WHAT IS BEING ASKED. Render the lines below as a Markdown table with the columns Row and Line, numbering each row and leaving out blank lines and the pictures.

_ _ _ _ _

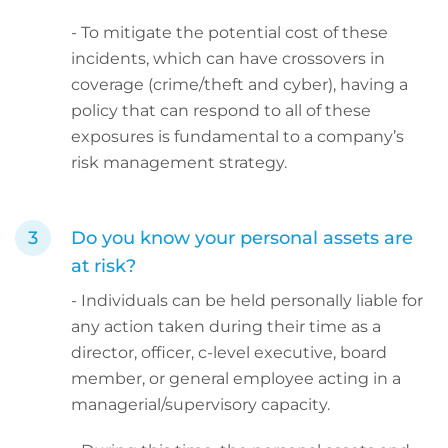
- To mitigate the potential cost of these
incidents, which can have crossovers in
coverage (crime/theft and cyber), having a
policy that can respond to all of these
exposures is fundamental to a company’s
risk management strategy.
Do you know your personal assets are
at risk?
- Individuals can be held personally liable for
any action taken during their time as a
director, officer, c-level executive, board
member, or general employee acting in a
managerial/supervisory capacity.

_ _ _ _ _

SOLUTION TO THE PROBLEM.
| Row | Line |
|---|---|
| 1 | - To mitigate the potential cost of these |
| 2 | incidents, which can have crossovers in |
| 3 | coverage (crime/theft and cyber), having a |
| 4 | policy that can respond to all of these |
| 5 | exposures is fundamental to a company’s |
| 6 | risk management strategy. |
| 7 | Do you know your personal assets are |
| 8 | at risk? |
| 9 | - Individuals can be held personally liable for |
| 10 | any action taken during their time as a |
| 11 | director, officer, c-level executive, board |
| 12 | member, or general employee acting in a |
| 13 | managerial/supervisory capacity. |